22 septiembre 2020

La memoria de Diego siempre viva (12)

» (…) Yo le dije a tu abuela que era mejor no salir esa tarde a buscar los plátanos que nos daba cada jueves Paquito Machado, el coche negro esta aparcado un poco más abajo de nuestra casa, como siempre había dos hombre dentro que no paraban de vigilarnos. Casi no teníamos comida, solo quedaba un poco de gofio que amasábamos con el agua salobre de la tubería de los Naranjos.
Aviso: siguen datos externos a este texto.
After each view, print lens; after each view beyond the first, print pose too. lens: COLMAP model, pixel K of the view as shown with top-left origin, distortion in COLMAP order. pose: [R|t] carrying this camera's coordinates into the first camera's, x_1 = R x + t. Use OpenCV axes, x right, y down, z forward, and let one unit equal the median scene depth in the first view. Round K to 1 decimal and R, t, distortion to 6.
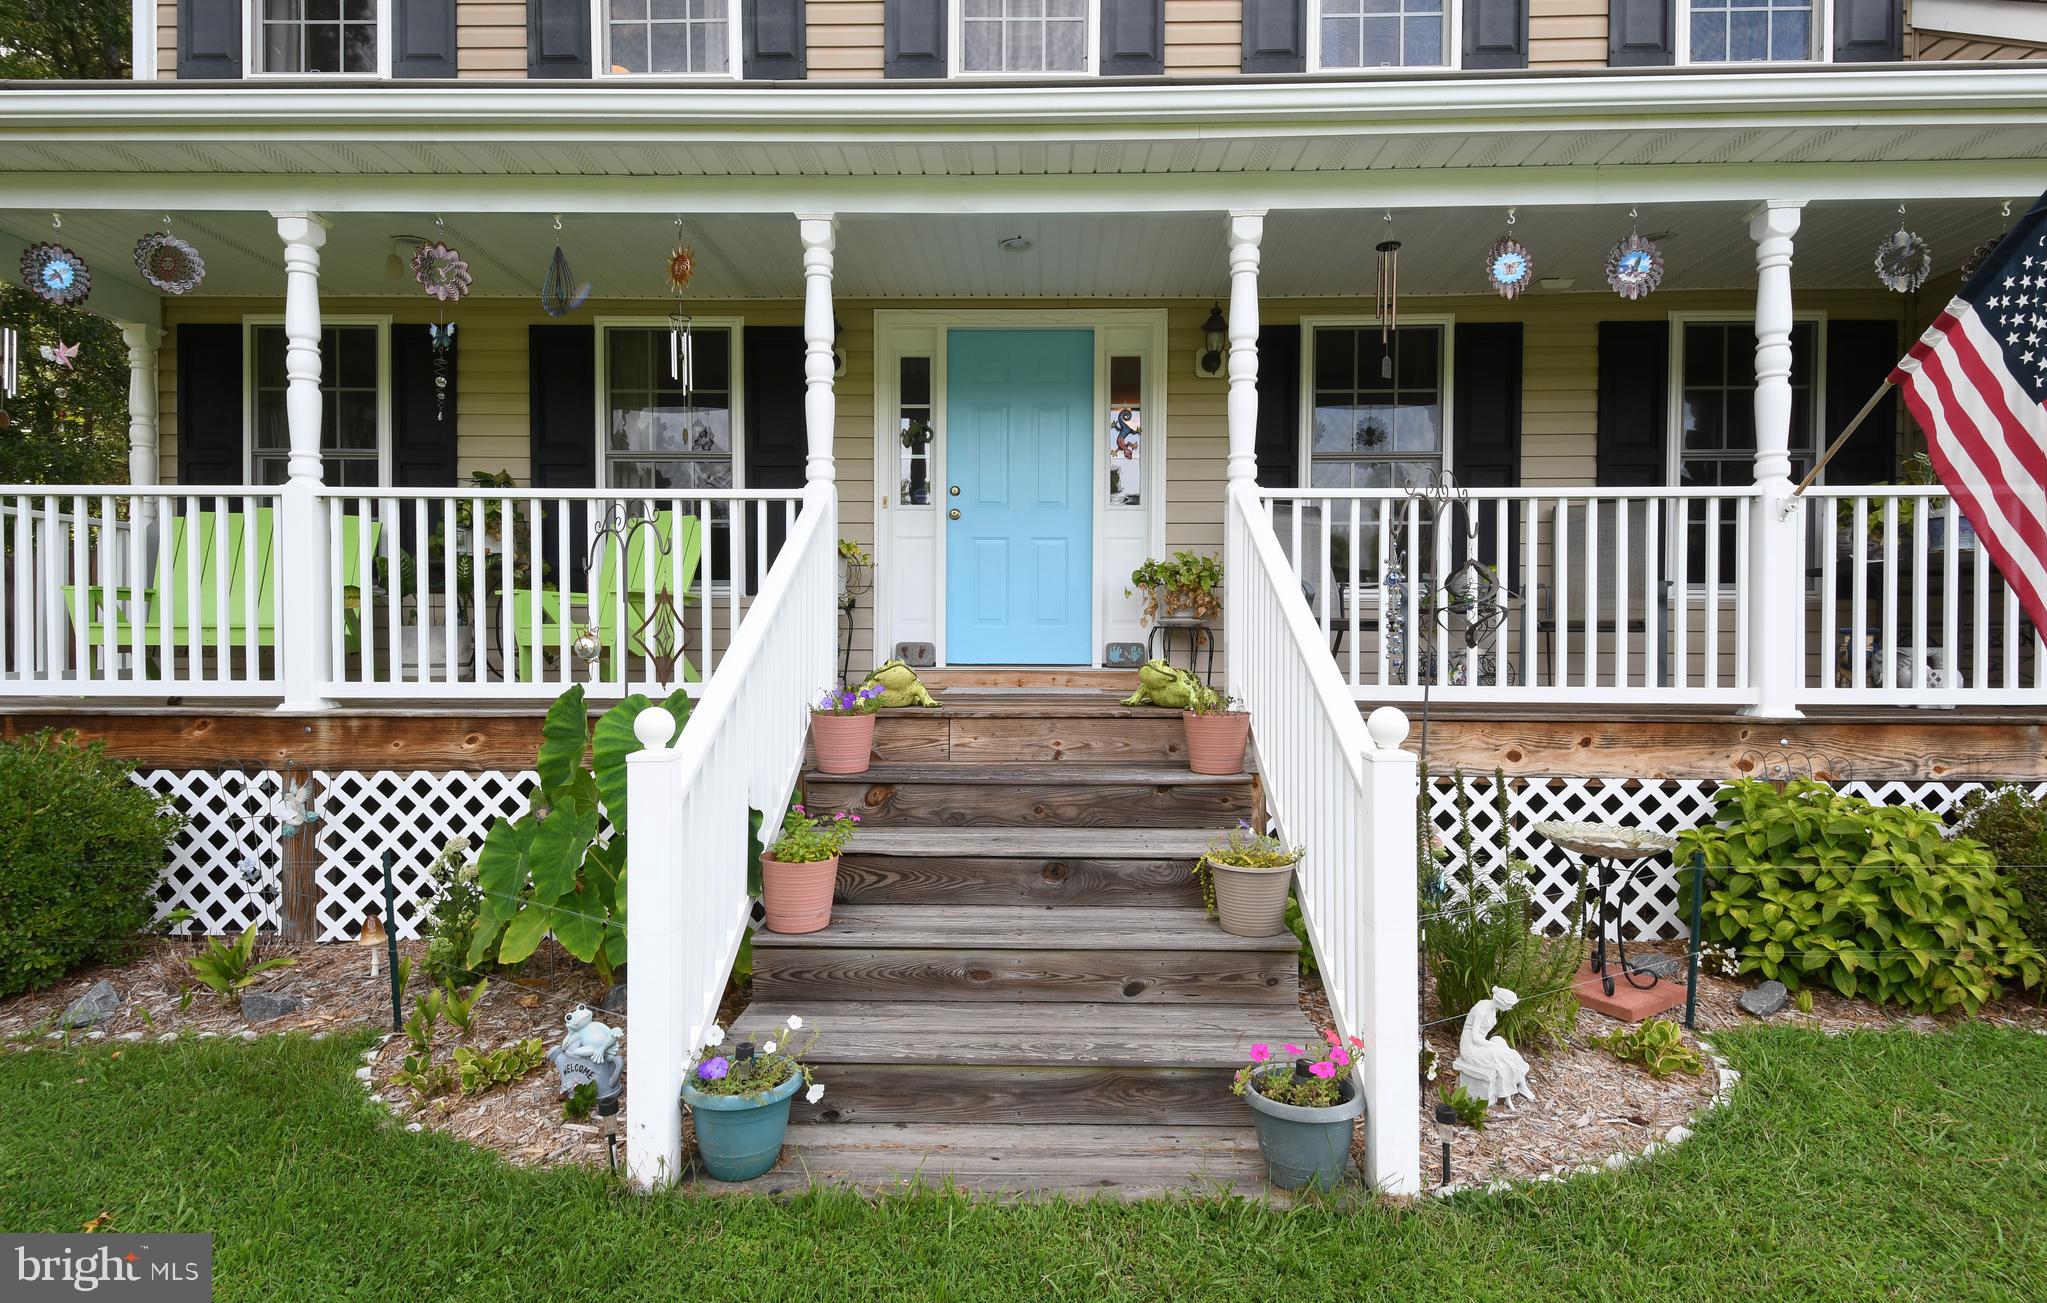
lens RADIAL K [[1089.2, 0, 1012.6], [0, 1089.2, 656.5], [0, 0, 1]] dist [0.022037, -0.000260]
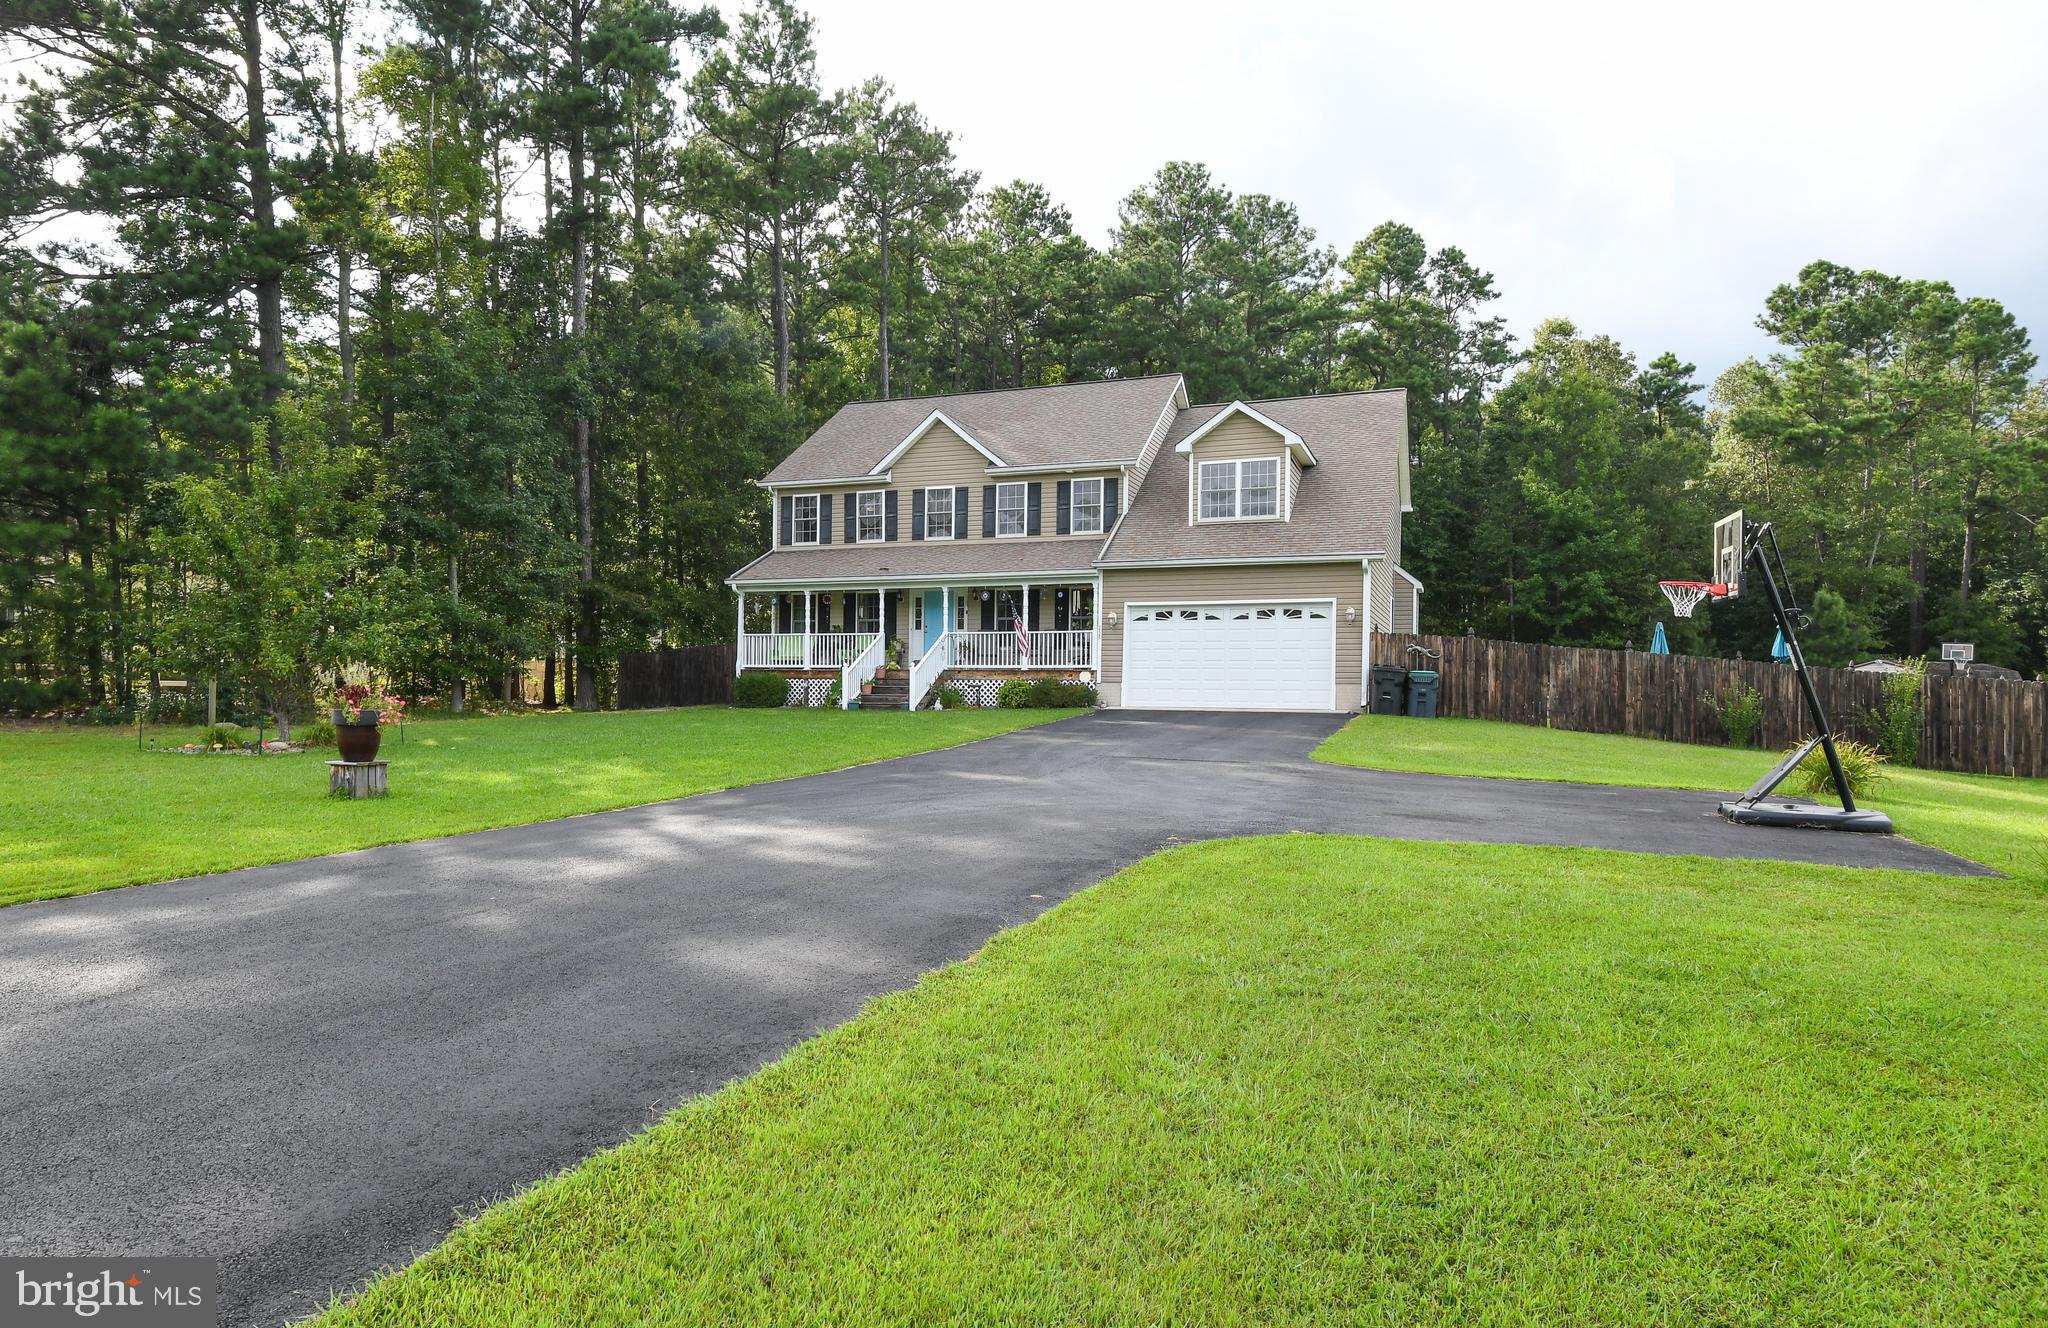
lens RADIAL K [[1222.1, 0, 960.9], [0, 1222.1, 691.1], [0, 0, 1]] dist [-0.025065, -0.003431]
pose [[0.933508, 0.005816, -0.358509, 2.663359], [-0.011484, 0.999840, -0.013684, 0.257580], [0.358372, 0.016891, 0.933426, -5.167476]]
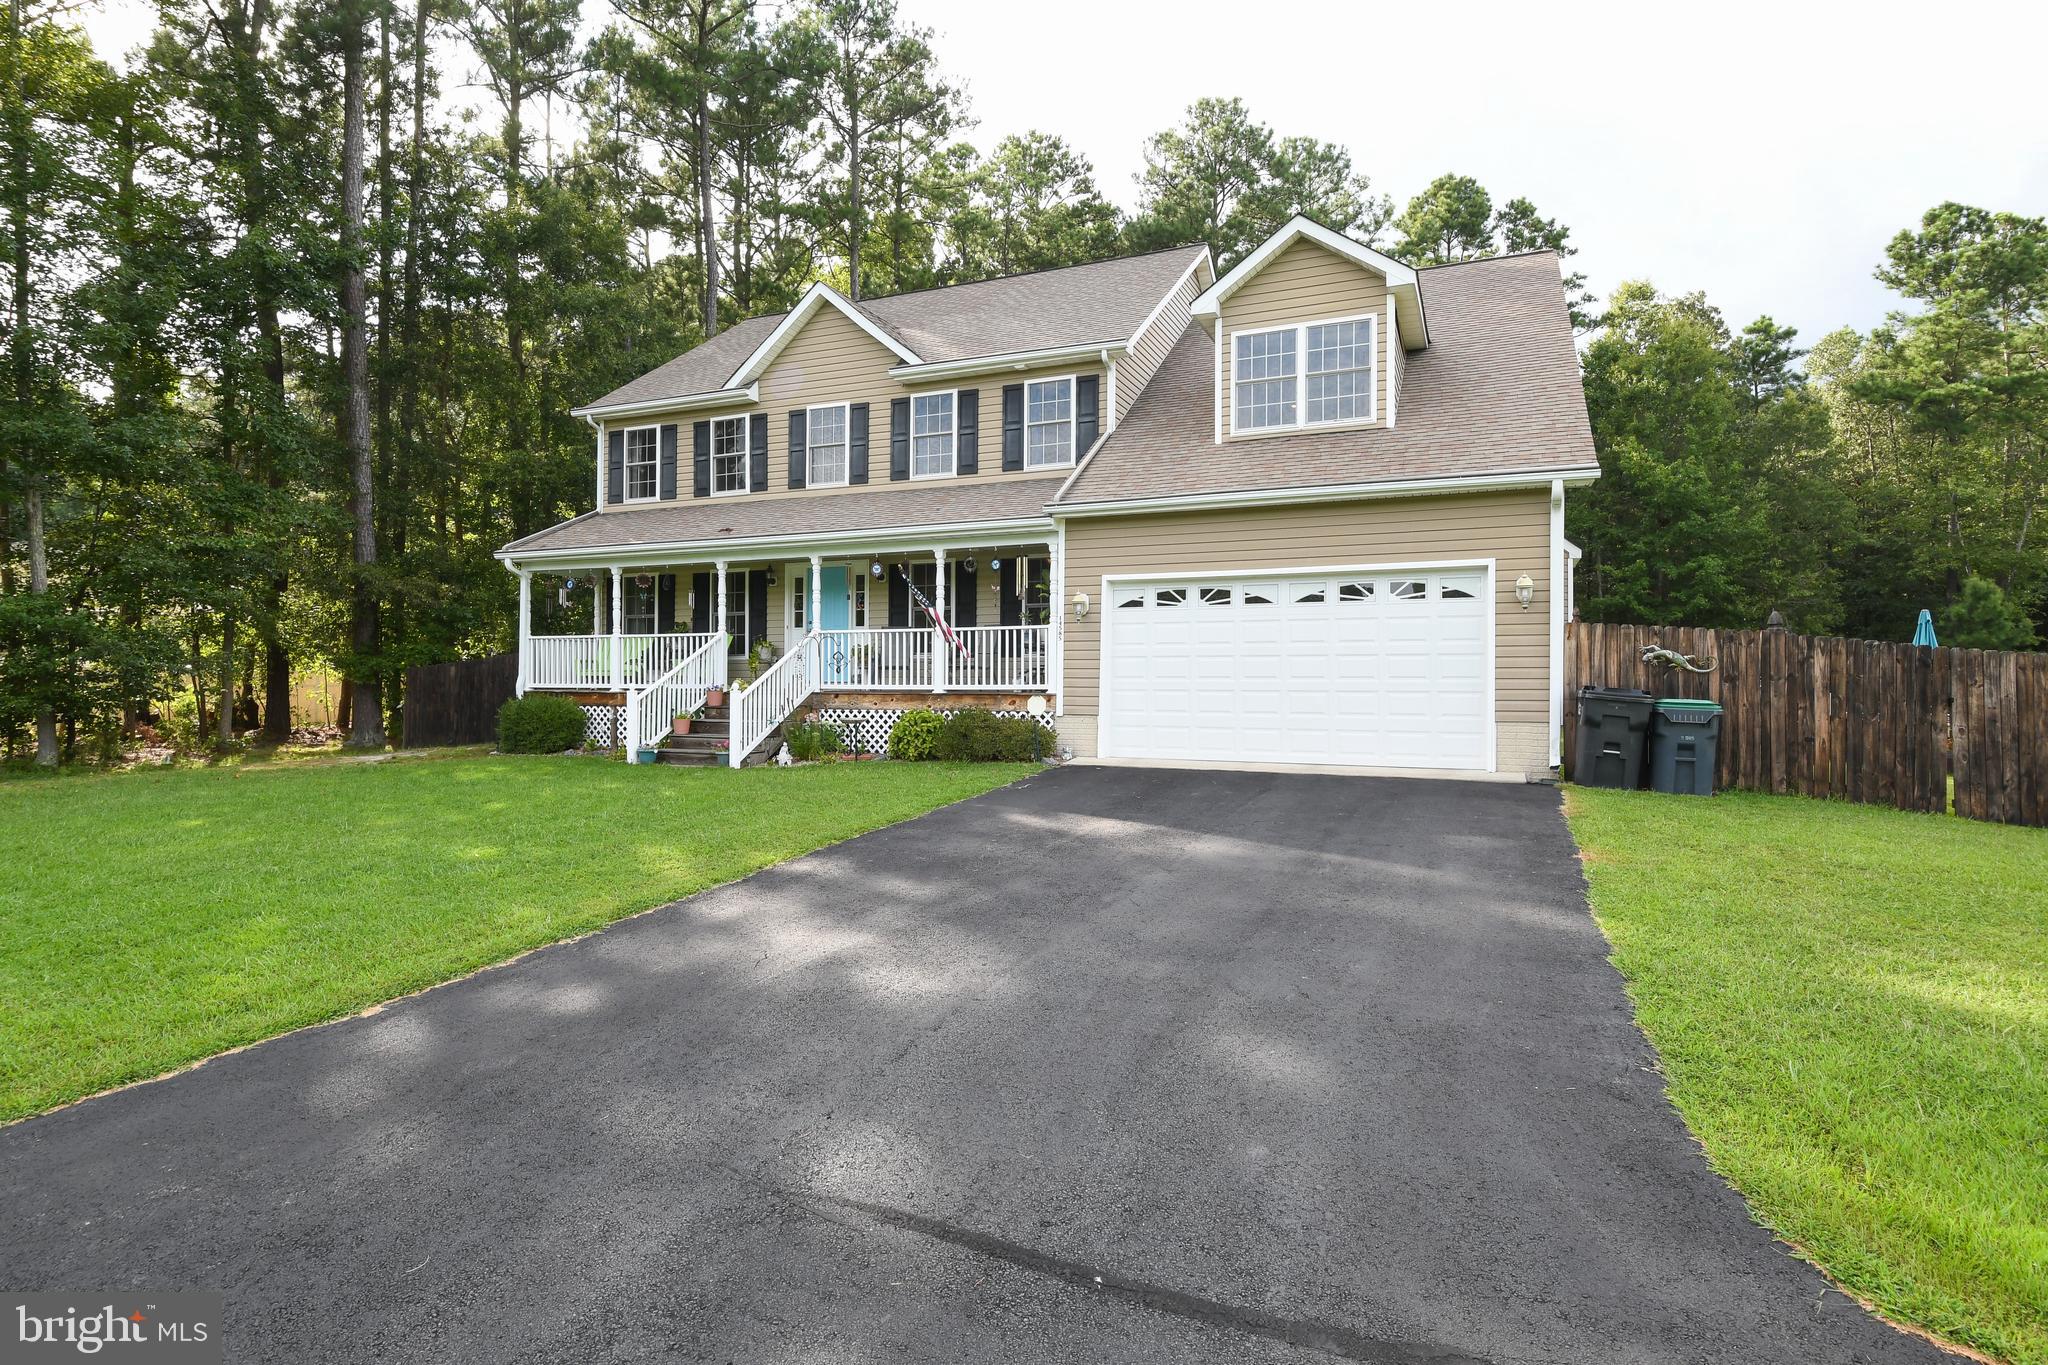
lens RADIAL K [[1082.6, 0, 1006.6], [0, 1082.6, 674.0], [0, 0, 1]] dist [-0.013258, -0.010380]
pose [[0.925156, -0.004487, -0.379561, 2.140560], [-0.005792, 0.999647, -0.025933, 0.079935], [0.379543, 0.026191, 0.924803, -2.068636]]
Aquellos hombres eran fascistas, de los mismos que habían participado en el asesinato de mi hermano el niño Braulio, también se encargaron de testificar en el Consejo de Guerra diciendo un montón de mentiras pa que fusilaran a tu abuelo Pancho. Yo salía a jugar con mis amigos y sus miradas eran de odio, si hubieran podido nos hubieran matado también a nosotros.
En esos día ya sabíamos que nos iban a llevar a todos los hermanos a la Casa del Niño, que tu abuela se iba a quedar sola con Lorenzo por que tenía dos años. Esa misma tarde jugábamos al fútbol en la misma carretera y la pelota de trapo dio en la rueda del coche negro, entonces uno de los hombres con chaqueta, corbata y un sobrero canelo salió del coche y me cogió del brazo, me levantó en peso por las orejas, luego me puso la pistola en la frente y le dio al cargador. Yo cerré los ojos, me creía que me iba a matar allí mismo, tu abuela salió desalada al oír los gritos de aquel somatén, se puso de rodillas y le rogó que no me disparara, entonces el otro hombre vino por su espalda y le dio un golpe en la cabeza con una porra pequeña de hierro. Ella perdió el conocimiento en un charco de sangre, cuando el fascista me soltó la abracé en el suelo. Allí nos quedamos un buen rato, yo pensaba que estaba muerta, pero me apretó la mano como hacía cuando íbamos a dormir, los dos falangistas volvieron al coche, uno de ellos tomaba notas en una libreta pequeña. Los vecinos pasaban y nadie se acercó a nosotros por miedo, nadie miraba, nadie ayudaba, nadie decía nada… «

Fragmento de la entrevista a mi padre Diego Gonzalez García, el 8 de abril de 1998.
Imagen: Foto del director de cine Carlos Reyes Lima, para el documental «La memoria interior, los fusilados de San Lorenzo».